Interval Scheduling/Partitioning

Category: Algorithms

Interval Scheduling/Partitioning

Scheduling the max number of intervals

  • Algorithm: sort by finish time and select the next compatible interval
  • Proof: Greedy stays ahead, by induction
  • Claim: Greedy algorithm is optimal
  • Lemma
    • $P(r)$: For greedy choices $g_1, \ldots, g_n$ and optimal choices $k_1, \ldots, k_m$, $f(g_r) \le f(k_r)$
    • $P(1)$: $g_1$ is chosen to have the minimum finish time, so $f(g_1) \le f(k_1)$
    • Suppose $P(r)$. Since $f(g_r) \le f(k_r) \le s(k_{r + 1})$, $k_{r + 1}$ is among the candidates considered for $g_{r + 1}$. Of those candidates, it picks the minimum finish time, so $f(g_{r + 1}) \le f(k_{r + 1})$.
  • By this lemma, we must have $n \ge m$, since since otherwise $k_{n + 1}$ is in the set of candidates for $g_{n + 1}$.
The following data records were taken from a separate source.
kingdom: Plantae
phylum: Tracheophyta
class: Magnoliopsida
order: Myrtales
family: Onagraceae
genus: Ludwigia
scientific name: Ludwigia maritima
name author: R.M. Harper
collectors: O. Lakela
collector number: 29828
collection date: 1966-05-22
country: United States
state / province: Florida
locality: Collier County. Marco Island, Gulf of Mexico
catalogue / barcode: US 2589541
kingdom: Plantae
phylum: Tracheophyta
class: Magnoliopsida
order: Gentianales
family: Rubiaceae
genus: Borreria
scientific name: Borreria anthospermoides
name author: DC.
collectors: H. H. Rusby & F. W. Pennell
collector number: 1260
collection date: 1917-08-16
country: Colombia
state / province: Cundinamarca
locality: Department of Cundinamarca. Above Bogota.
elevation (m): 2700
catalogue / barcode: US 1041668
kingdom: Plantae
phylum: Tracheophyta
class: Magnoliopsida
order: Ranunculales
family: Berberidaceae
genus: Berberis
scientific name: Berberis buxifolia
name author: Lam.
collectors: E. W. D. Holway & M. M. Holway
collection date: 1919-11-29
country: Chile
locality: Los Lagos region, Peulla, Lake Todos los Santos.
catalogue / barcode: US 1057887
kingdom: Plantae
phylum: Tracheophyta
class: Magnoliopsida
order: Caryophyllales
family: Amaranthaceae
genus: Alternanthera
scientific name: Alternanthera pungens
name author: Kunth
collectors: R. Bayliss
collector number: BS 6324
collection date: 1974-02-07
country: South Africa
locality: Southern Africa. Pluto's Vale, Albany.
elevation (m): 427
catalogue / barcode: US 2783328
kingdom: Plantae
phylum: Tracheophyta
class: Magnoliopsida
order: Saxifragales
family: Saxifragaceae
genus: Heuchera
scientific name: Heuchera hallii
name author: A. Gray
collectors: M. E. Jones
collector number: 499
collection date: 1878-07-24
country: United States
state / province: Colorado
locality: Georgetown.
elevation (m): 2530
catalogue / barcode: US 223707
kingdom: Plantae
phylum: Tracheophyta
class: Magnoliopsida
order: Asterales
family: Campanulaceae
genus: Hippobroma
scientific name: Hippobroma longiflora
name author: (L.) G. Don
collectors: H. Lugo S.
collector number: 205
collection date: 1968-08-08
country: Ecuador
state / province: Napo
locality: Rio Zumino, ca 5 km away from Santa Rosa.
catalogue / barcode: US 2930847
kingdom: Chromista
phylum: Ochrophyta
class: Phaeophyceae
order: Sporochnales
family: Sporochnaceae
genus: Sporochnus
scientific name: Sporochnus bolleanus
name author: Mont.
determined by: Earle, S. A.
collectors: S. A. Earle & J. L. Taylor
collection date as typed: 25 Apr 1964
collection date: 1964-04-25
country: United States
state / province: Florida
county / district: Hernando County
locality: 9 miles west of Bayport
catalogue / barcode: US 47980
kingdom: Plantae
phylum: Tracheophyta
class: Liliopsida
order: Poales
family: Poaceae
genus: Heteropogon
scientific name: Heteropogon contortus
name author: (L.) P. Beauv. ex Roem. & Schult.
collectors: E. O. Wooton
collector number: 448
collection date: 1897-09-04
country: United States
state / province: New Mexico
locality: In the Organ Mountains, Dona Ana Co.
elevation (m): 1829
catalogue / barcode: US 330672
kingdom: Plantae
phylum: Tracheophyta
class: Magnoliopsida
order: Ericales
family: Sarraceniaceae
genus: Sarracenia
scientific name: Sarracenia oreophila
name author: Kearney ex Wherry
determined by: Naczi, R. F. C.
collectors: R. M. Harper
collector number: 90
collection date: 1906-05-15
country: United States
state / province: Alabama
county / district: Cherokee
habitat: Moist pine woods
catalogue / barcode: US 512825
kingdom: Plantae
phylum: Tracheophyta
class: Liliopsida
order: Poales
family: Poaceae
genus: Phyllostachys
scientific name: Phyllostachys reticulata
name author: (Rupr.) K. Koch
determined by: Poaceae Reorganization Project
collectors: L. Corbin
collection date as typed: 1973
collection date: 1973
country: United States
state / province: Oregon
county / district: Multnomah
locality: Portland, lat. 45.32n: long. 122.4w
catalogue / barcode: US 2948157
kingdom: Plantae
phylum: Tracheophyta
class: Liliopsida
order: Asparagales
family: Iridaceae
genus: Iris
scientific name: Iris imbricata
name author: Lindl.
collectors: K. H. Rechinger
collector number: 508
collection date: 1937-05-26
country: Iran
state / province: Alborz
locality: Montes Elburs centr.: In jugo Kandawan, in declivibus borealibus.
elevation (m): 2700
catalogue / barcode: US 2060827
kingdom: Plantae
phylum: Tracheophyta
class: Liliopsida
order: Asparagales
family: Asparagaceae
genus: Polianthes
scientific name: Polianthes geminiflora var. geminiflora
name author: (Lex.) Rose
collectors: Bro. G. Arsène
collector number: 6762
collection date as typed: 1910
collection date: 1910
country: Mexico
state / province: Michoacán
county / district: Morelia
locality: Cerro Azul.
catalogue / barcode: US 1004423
Partitioning intervals into the minimum number of sets

  • Algorithm: sort intervals by start time, adding them to any compatible set. If no set is compatible, create a new one
  • Proof: exploit structural property
  • Claim: greedy algorithm is optimal
  • Let $d$ be the number of sets the greedy algorithm allocates. The $d$th set, $S_d$ is allocated because we had to assign some interval, $I_i$, that was not compatible with any of the $d - 1$ previous sets.
  • Since we sorted by start time, all intervals $I_j \in S_1 \cup \ldots \cup S_{d - 1}$ have $s(I_i) \ge s(I_j)$. Thus, we have at least depth $d$ intervals, and so all valid partitions must have $\ge d$ sets.